Cancer remains the leading cause of death in individuals aged <80 years in the United States, and was responsible for nearly 10 million deaths worldwide in 2020.1,2 According to the National Cancer Institute, the 5-year survival rate for individuals diagnosed with localized cancer of any type is 89%.3 However, this rate drops to only 21% for those diagnosed with metastatic disease,3 highlighting the detrimental impact of late-stage diagnosis on patient outcomes.
Although early detection may result in higher rates of treatment success, single-organ screening programs are only available for a few types of cancer. This is not surprising as it is challenging to justify population-wide screening programs for each cancer type given the low individual prevalence. On the other hand, we continue to face a somber statistic: more than 60% of cancer diagnosis and deaths can be attributed to cancers that were not detectable via screening.4
Conceptually, multicancer detection provides a tremendous potential to bridge that clinical gap. Tests that have the ability to detect multiple cancer types may overcome the barriers of single-organ tests by combining cancer prevalence to provide a clinically impactful, efficient, and cost-effective detection strategy. Ideally, these tests will be noninvasive (eg, blood, urine, saliva), sensitive for the detection of a wide range of cancers at an early stage when long-term cure is more feasible, highly specific, and affordable.
The advancement of multicancer detection is upon us, thanks to the convergence of genomic knowledge and sophisticated analytic techniques. There is a robust and growing pipeline of these tests in development, and some may be available in the near future. Examples include blood tests based on DNA mutations and protein biomarkers,5 methylation of circulating tumor DNA,6,7 or fragmentation patterns of cell-free DNA across the genome.8 Because these detection tools are less invasive and more convenient, they have the potential to improve screening or early detection rates and bolster acceptance across populations at risk.
Although these tests can potentially change the paradigm of cancer detection, the following questions must be addressed:
Industry can develop new technology, but it is up to the oncology community to apply clinical perspectives on its appropriate use to maximize benefit for patients. Currently, clinical guidelines are available for the detection or screening of individual cancer types, such as breast, colorectal, lung, and prostate.9 There is a growing need, however, for clinical guidance on how a multicancer detection approach should be addressed, integrated, and communicated across relevant tumor types for optimum patient management and evidence-based payer coverage. Clinical guidelines developed by cancer experts are key to providing a framework for appropriate applications of innovative tests and a platform for educating clinicians, patients, and other stakeholders.
As practicing oncologists, we propose the following principles on providing clinical guidance on a multicancer approach:
Clinical guidelines developed for multicancer detection should be comprehensive, up-to-date, and widely available for use by patients and physicians.

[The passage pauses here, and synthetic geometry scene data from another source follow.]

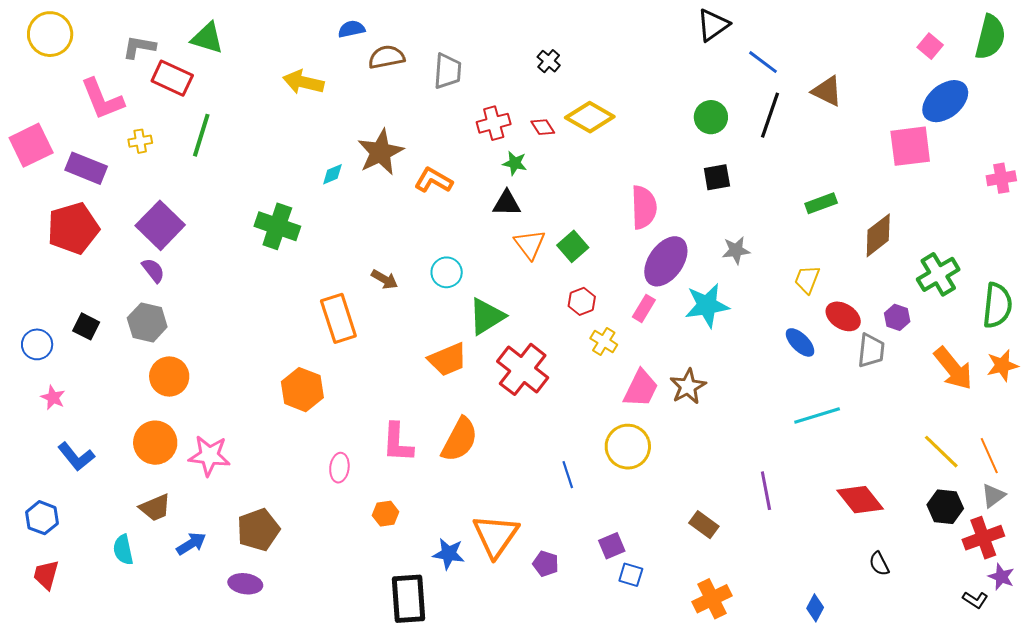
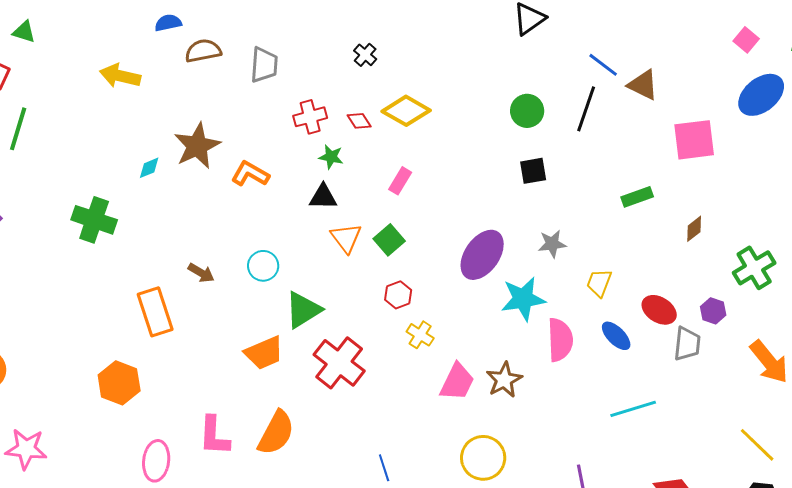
green triangle: (207, 38) -> (24, 32), size x0.7
blue line: (763, 62) -> (603, 65), moved
pink square: (910, 146) -> (694, 140), moved
pink semicircle: (644, 207) -> (560, 340), moved
brown diamond: (878, 235) -> (694, 229), size x0.6
yellow trapezoid: (807, 279) -> (599, 283), moved
pink rectangle: (644, 308) -> (400, 181), moved
yellow circle: (628, 447) -> (483, 458), moved
pink ellipse: (339, 468) -> (156, 461), size x1.4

Clinical guidelines for multicancer detection should be developed in consultation with current screening and disease experts, and patient advocates. Guidelines should be based on expert consensus on scientific evidence.
It makes sense to first define the scope of the guidelines to key cancer types addressed by multicancer detection tests. The initial disease focus of clinical guidelines for multicancer detection should be based on the performance characteristics of available assays and include high-mortality cancers that can be detected at an early state. The scope may be expanded to include more tumor types with experience and data accumulation.
Clinical guidelines for multicancer detection should include risk stratification, test start-time and intervals, integration with current screening and detection methods, recommendations for follow-up on test results, monitoring of patients in remission, monitoring of treatment response or resistance, and the importance of psychological support for patients.
Publication of clinical guidelines for multicancer detection should have widespread dissemination and communication throughout the clinical, patient, and payer communities. Collaboration should occur across specialties beyond oncology, such as primary care, to create awareness and facilitate access.
We believe that application of these principles to the development of multicancer detection clinical guidelines will foster efficiency in the use of evidence-based and consensus-driven recommendations as the field of multicancer detection tests matures. It is imperative that we initiate the discussion on how to develop a framework to guide usage of these multicancer detection tests. Hopefully, we will be prepared to harness the full potential of such tests when they become available.